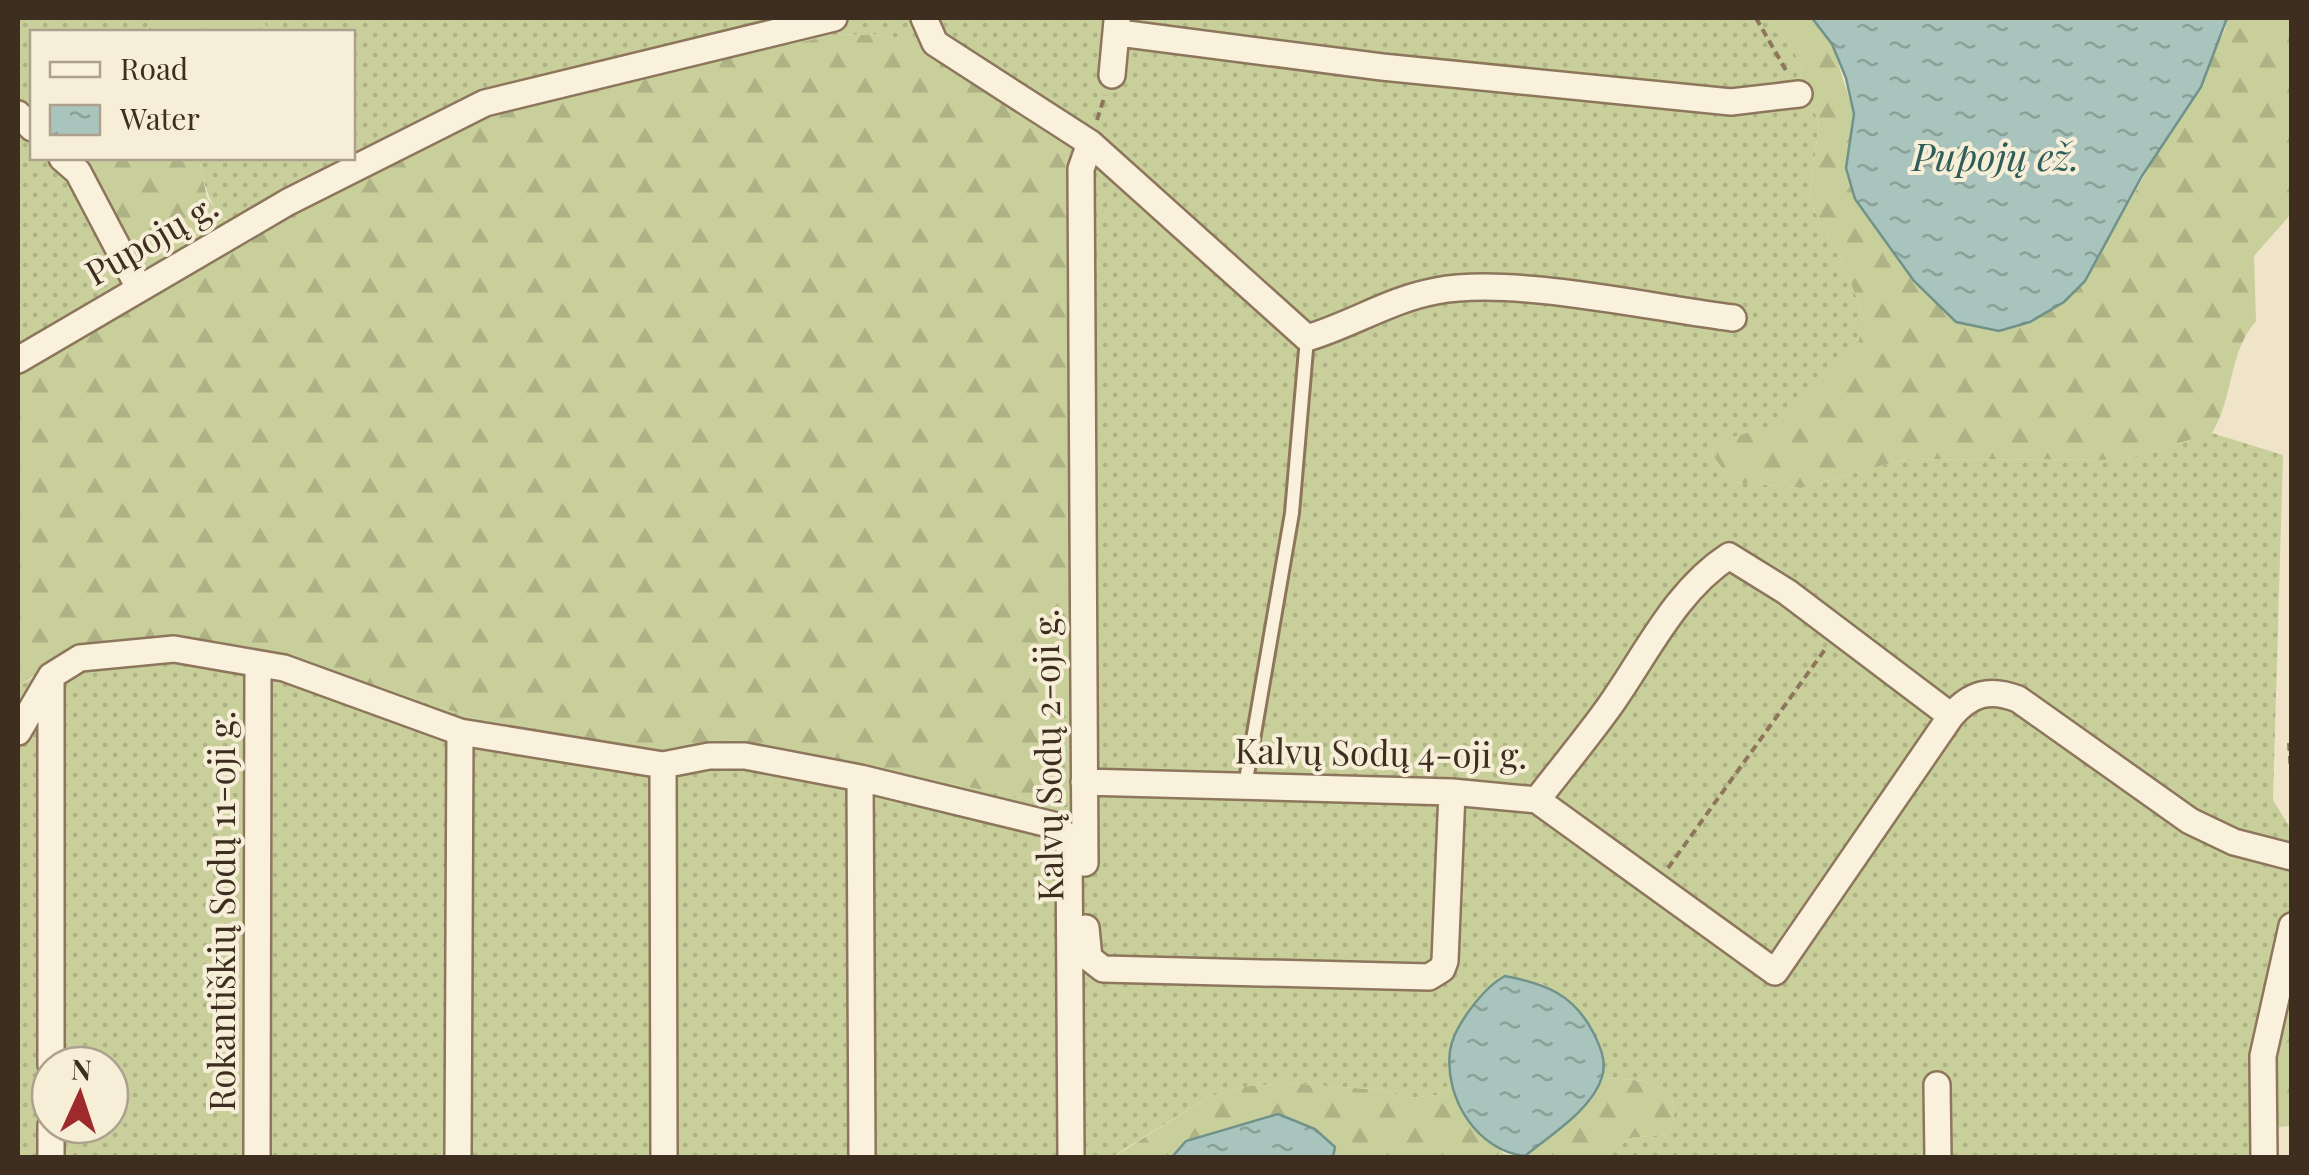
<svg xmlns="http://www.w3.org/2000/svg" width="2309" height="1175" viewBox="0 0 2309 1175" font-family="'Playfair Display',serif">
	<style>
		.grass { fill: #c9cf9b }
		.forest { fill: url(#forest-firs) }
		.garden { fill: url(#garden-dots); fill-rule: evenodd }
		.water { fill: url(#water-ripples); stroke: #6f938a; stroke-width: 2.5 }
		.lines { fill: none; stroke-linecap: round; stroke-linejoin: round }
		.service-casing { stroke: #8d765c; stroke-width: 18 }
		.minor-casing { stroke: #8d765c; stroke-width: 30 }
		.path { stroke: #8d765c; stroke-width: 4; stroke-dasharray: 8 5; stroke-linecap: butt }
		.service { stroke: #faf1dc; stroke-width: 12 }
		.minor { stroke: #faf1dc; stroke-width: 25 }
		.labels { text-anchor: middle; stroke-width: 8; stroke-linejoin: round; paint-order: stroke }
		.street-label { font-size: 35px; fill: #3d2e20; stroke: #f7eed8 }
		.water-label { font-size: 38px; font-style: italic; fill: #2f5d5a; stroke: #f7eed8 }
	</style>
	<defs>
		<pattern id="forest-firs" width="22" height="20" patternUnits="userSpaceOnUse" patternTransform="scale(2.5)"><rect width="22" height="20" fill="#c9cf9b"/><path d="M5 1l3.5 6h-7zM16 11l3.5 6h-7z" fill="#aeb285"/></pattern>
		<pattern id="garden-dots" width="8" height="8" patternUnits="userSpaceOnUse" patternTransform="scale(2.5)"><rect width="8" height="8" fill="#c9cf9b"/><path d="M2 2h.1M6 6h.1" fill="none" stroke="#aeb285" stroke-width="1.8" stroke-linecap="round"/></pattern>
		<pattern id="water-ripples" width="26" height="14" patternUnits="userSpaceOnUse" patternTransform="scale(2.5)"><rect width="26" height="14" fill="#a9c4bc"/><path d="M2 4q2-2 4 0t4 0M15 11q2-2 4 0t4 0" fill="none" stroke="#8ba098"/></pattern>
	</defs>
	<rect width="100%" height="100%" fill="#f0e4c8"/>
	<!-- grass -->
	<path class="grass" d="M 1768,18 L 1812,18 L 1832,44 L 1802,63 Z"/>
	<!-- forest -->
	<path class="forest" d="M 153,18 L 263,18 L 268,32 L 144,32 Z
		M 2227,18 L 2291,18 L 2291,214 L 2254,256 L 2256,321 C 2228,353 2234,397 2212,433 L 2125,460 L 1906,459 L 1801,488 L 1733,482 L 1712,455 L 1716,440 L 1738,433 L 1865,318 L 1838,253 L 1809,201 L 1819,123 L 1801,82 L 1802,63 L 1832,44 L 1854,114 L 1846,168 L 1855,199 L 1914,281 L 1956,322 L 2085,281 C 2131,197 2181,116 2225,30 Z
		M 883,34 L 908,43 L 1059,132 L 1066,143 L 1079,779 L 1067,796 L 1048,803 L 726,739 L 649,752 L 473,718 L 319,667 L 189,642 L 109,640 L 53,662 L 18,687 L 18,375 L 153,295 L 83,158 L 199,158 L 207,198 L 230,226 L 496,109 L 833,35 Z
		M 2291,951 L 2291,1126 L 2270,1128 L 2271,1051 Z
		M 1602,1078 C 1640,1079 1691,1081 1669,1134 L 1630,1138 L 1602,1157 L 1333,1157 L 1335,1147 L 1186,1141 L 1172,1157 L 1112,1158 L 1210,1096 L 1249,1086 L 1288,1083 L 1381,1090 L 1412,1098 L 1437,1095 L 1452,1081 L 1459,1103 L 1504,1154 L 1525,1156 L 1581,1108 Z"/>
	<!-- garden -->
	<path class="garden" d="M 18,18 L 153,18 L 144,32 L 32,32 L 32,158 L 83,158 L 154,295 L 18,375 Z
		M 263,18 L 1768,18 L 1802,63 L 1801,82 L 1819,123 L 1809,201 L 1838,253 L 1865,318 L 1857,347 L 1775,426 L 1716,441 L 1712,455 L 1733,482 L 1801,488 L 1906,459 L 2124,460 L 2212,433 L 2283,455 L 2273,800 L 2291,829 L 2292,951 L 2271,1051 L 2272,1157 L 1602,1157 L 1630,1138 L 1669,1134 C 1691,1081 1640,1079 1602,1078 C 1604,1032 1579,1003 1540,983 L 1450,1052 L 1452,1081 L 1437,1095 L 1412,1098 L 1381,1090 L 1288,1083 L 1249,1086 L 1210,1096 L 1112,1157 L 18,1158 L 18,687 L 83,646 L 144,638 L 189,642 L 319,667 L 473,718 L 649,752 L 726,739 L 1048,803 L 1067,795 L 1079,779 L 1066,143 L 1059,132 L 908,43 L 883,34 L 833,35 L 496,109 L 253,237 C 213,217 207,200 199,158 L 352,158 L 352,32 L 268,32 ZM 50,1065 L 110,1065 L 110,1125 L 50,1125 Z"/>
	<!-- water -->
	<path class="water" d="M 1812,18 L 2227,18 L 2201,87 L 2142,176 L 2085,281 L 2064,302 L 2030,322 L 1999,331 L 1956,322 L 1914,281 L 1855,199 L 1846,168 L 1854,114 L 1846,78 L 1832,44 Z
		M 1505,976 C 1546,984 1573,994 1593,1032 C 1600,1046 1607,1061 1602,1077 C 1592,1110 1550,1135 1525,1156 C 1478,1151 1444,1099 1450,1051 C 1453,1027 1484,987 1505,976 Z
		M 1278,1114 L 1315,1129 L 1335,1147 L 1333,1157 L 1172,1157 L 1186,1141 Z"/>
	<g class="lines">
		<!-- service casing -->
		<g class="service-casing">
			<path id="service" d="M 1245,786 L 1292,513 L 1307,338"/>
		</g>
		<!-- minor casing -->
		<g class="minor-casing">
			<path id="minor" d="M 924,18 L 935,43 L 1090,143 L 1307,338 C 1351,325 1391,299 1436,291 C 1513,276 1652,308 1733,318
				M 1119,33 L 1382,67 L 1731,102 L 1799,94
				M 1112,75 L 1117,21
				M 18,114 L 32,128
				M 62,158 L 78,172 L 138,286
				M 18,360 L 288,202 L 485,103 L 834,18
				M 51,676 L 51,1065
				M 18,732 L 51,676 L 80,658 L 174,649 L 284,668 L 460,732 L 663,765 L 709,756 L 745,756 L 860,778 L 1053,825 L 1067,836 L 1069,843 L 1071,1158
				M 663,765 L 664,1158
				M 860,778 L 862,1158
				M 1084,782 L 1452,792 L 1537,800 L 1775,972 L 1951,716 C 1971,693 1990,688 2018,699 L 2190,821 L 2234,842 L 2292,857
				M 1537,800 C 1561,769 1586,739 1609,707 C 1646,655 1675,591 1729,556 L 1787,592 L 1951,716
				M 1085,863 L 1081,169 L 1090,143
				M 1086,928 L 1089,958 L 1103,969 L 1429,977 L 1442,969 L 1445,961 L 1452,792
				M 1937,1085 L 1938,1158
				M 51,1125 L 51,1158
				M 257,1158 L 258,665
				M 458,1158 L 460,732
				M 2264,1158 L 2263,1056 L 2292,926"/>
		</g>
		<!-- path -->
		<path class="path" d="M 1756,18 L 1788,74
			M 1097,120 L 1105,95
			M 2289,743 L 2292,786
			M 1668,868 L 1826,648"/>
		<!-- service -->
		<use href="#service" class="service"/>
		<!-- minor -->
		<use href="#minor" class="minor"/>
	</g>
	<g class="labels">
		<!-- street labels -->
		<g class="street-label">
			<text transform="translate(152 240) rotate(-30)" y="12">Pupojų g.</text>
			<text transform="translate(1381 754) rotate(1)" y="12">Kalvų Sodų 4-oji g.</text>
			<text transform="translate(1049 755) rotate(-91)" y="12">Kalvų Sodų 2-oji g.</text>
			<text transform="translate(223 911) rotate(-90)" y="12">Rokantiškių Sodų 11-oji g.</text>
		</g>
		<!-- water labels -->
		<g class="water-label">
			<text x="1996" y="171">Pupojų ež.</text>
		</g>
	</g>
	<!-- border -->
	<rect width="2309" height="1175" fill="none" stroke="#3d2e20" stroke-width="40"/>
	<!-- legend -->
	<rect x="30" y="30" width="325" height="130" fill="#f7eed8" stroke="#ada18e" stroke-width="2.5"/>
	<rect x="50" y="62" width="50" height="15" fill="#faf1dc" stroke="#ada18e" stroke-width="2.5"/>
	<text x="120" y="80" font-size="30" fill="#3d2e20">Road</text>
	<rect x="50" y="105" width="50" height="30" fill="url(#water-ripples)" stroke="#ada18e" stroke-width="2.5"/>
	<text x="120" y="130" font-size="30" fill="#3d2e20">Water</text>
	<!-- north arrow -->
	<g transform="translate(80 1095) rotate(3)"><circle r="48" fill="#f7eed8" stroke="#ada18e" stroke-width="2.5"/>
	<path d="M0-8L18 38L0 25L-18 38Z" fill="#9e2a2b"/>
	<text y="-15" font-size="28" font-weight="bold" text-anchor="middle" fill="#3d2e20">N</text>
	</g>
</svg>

----

WHAT YOU SHOULD DO >> From the material above, copy exactly the lines between the line holding "M 883,34 L 908,43" and the line holding "M 2291,951 L", inclusive, and only those.

PROBLEM SOLUTION >>
		M 883,34 L 908,43 L 1059,132 L 1066,143 L 1079,779 L 1067,796 L 1048,803 L 726,739 L 649,752 L 473,718 L 319,667 L 189,642 L 109,640 L 53,662 L 18,687 L 18,375 L 153,295 L 83,158 L 199,158 L 207,198 L 230,226 L 496,109 L 833,35 Z
		M 2291,951 L 2291,1126 L 2270,1128 L 2271,1051 Z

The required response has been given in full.